By BasisPoint Insight
August 21, 2025 at 2:49 AM IST
The government has raised objections to Vedanta’s proposed restructuring plan, alleging concealment and non-disclosure of material information in its demerger scheme, according to CNBC-TV18 on Wednesday.
The matter was heard at the National Company Law Tribunal, where officials flagged concerns over inflated revenues and hidden liabilities. Government representatives argued that Vedanta modified key aspects of its scheme after receiving a no-objection certificate from SEBI and stock exchanges. SEBI confirmed that changes were made after clearance, terming it a breach of its master circular. The regulator said it had issued an administrative warning to Vedanta and added that such modifications should have been placed before the company’s board for approval.

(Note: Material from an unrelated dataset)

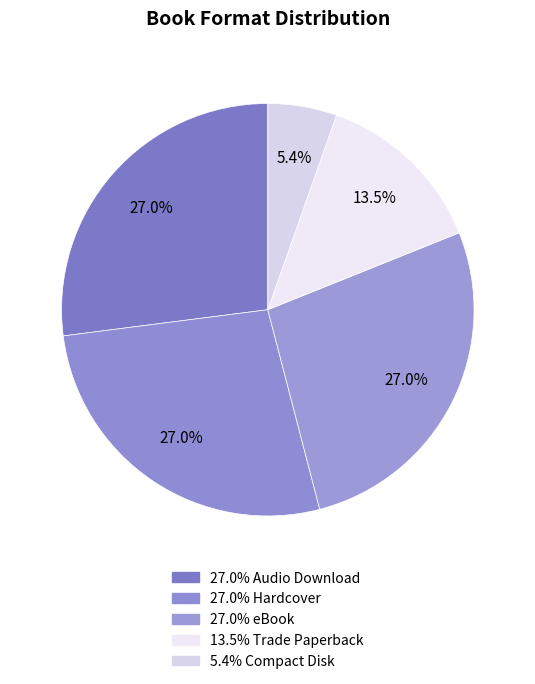

To the nearest percent, what is the difference between the largest and smallest slice percentages?

22%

Taking note of these objections, the tribunal deferred the matter to 17 September.
Vedanta’s Response
Vedanta said it has filed a detailed reply to the government’s representation and is ready to provide a corporate guarantee to the Ministry of Petroleum and Natural Gas to cover possible liabilities under oil and gas contracts. The company maintained that the planned demerger is a strategic step to unlock long-term value and clarified that Sebi has no further comments on the scheme.
Vedanta also said the Supreme Court’s August 19 ruling relates to an old matter involving Talwandi Sabo Power and has no impact on the demerger.
Background
Vedanta announced the demerger in September 2023, proposing a split into four listed entities focused on aluminium, oil and gas, power, and base metals. The completion deadline, initially set for March 2025, has been extended to 30 September 2025, pending approvals including tribunal clearance.
The plan has secured broad shareholder and creditor support. Investors will receive one additional share in each of the new companies.